Howland student wins national essay contest



The Howland freshman is interested in black holes and quasars.
By TIM YOVICH
VINDICATOR TRUMBULL STAFF
HOWLAND -- Manish Mehta more than blinked when informed he'd captured first place in the DuPont Challenge Science Essay Awards program -- beating out 70,000 other contestants in the junior division.
"I'm still in shock. It's difficult to comprehend," said the 15-year-old Howland High School freshman.
His reward was a $5,000 educational grant and an all-expense paid trip to NASA's Johnson Space Center in Houston, and also Space Center Houston.
He took his mother and teacher Denise Clontz along with him. Manish is the son of Paresh and Sushma Mehta of Rolling Meadows Drive.
"It's such a big number of people," Manish said of those in the seventh through ninth grades from the U.S. and Canada who entered the competition.
His winning essay is titled "Acoustic Black Holes, Hawking Radiation, and the Very Fabric of Reality."
Theories
In it, he suggests that recent theories may change the way physics is taught. He describes how scientists are setting up virtual black holes and devices that would bring them close to quantum gravity and the "theory of everything," thus refuting Einstein's theory of relativity.
Einstein's theory says time, space and gravity have no separate existence from matter.
Even Clontz, who teaches honors biology and physical science, admits she had to read the essay twice to grasp it.
"I became interested in black holes and quasars because we don't really know much about them," Manish said.
Quasars are celestial objects that resemble stars but are apparently far more distant and emit large quantities of radiation. Black holes are regions of space time from which nothing escapes, not even light.
When Manish returned earlier this month from Houston, his father -- a gynecologist -- told him he had also won the Trumbull County Bar Association's essay contest for freshmen students, for another essay. He wrote about the purpose of separation of powers between the three branches of government.
Looking ahead
While at NASA, Manish and his party lunched with Rex Walheim, an astronaut who spent 22 days in space on the shuttle Atlantis, servicing the International Space Station.
Manish has no interest in being an astronaut, though. "I have this terrific fear of heights," he said.
Manish is a straight-A student and wants to spend the rest of his high school days getting more As and sharpening his speech, debate and tennis skills.

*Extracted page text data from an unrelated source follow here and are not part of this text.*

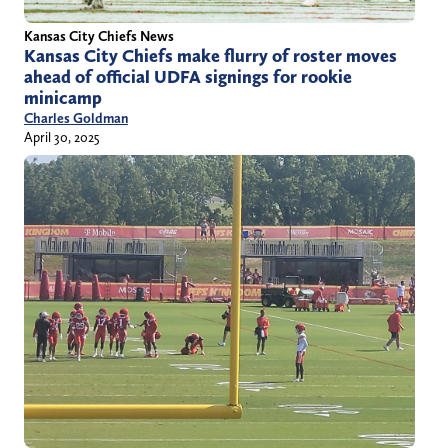
Kansas City Chiefs News
Kansas City Chiefs make flurry of roster moves
ahead of official UDFA signings for rookie
minicamp
Charles Goldman
April 30, 2025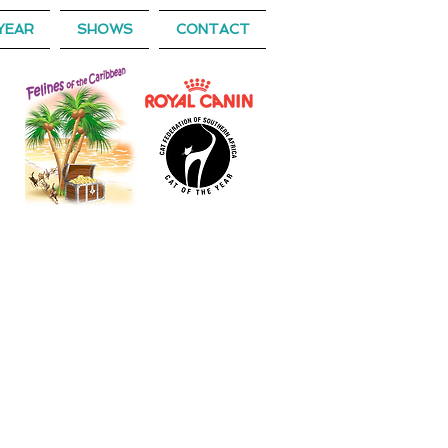
YEAR
SHOWS
CONTACT
 OF THE YEAR
),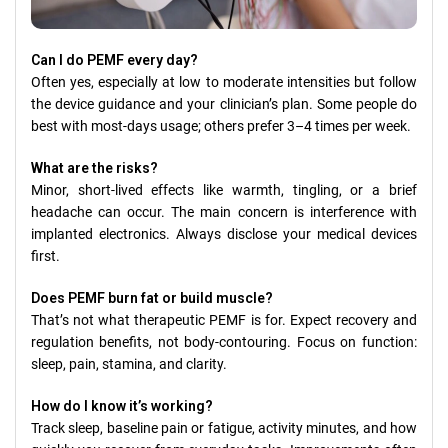
Can I do PEMF every day?
Often yes, especially at low to moderate intensities but follow
the device guidance and your clinician’s plan. Some people do
best with most-days usage; others prefer 3–4 times per week.
What are the risks?
Minor, short-lived effects like warmth, tingling, or a brief
headache can occur. The main concern is interference with
implanted electronics. Always disclose your medical devices
first.
Does PEMF burn fat or build muscle?
That’s not what therapeutic PEMF is for. Expect recovery and
regulation benefits, not body-contouring. Focus on function:
sleep, pain, stamina, and clarity.
How do I know it’s working?
Track sleep, baseline pain or fatigue, activity minutes, and how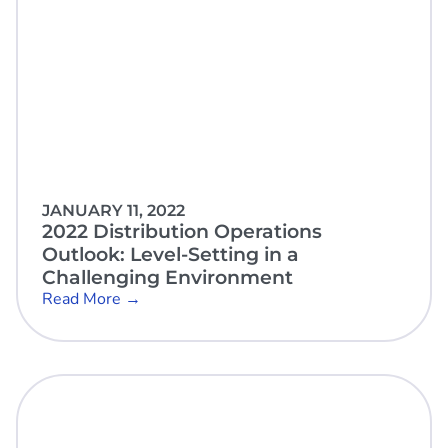
JANUARY 11, 2022
2022 Distribution Operations
Outlook: Level-Setting in a
Challenging Environment
Read More →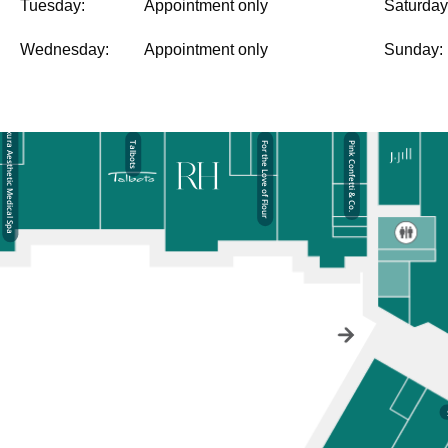
Tuesday:
Appointment only
Saturday
Wednesday:
Appointment only
Sunday: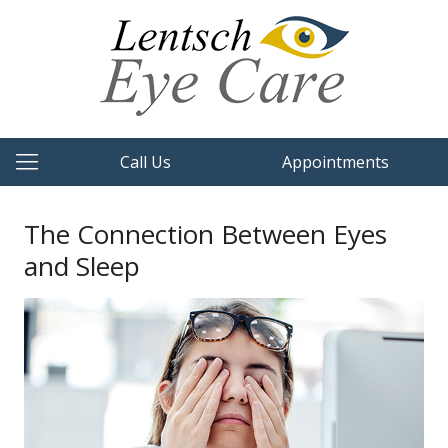
Call Us
Appointments
The Connection Between Eyes
and Sleep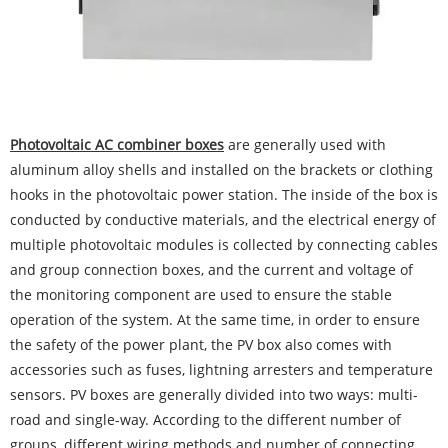
Photovoltaic AC combiner
boxes
are generally used with
aluminum alloy shells and installed on the brackets or clothing
hooks in the photovoltaic power station. The inside of the box is
conducted by conductive materials, and the electrical energy of
multiple photovoltaic modules is collected by connecting cables
and group connection boxes, and the current and voltage of
the monitoring component are used to ensure the stable
operation of the system. At the same time, in order to ensure
the safety of the power plant, the PV box also comes with
accessories such as fuses, lightning arresters and temperature
sensors. PV boxes are generally divided into two ways: multi-
road and single-way. According to the different number of
groups, different wiring methods and number of connecting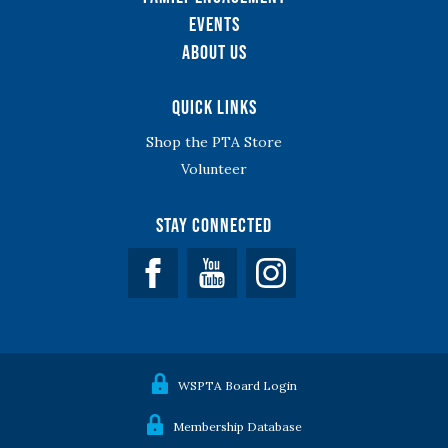
Events
About Us
Quick Links
Shop the PTA Store
Volunteer
Stay Connected
Facebook
YouTube
WSPTA Board Login
Membership Database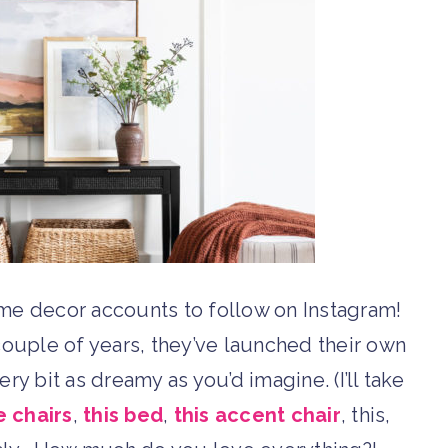
me decor accounts to follow on Instagram!
t couple of years, they’ve launched their own
ry bit as dreamy as you’d imagine. (I’ll take
e chairs
,
this bed
,
this accent chair
, this,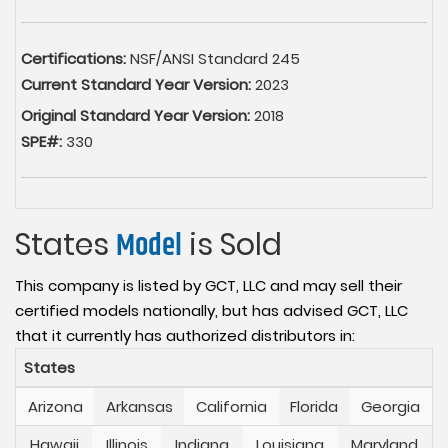
Certifications:
NSF/ANSI Standard 245
Current Standard Year Version:
2023
Original Standard Year Version:
2018
SPE#:
330
States
Model
is Sold
This company is listed by GCT, LLC and may sell their
certified models nationally, but has advised GCT, LLC
that it currently has authorized distributors in:
States
Arizona
Arkansas
California
Florida
Georgia
Hawaii
Illinois
Indiana
Louisiana
Maryland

He sees himself having a career in medicine combined with astronomy and cosmology, a branch of metaphysics that deals with the nature of the universe.
Manish credits Clontz with making him and other students aware of the DuPont contest.
"My natural competitive spirit took over. I couldn't turn in a trashy piece of work," he said.
His teacher says Manish is very interested in what he wrote about.
Because he's such an academic standout, Manish says other students' opinions of him change "like the weather in Ohio."
If it's a day when grades aren't the topic of discussion, Manish said, opinions of him are "pretty good." If grades are announced and he does well, "it goes downhill."
Manish is a member of the tennis team, speech and debate team, Latin Club, plays the saxophone in the school band and participates in Prep Bowl.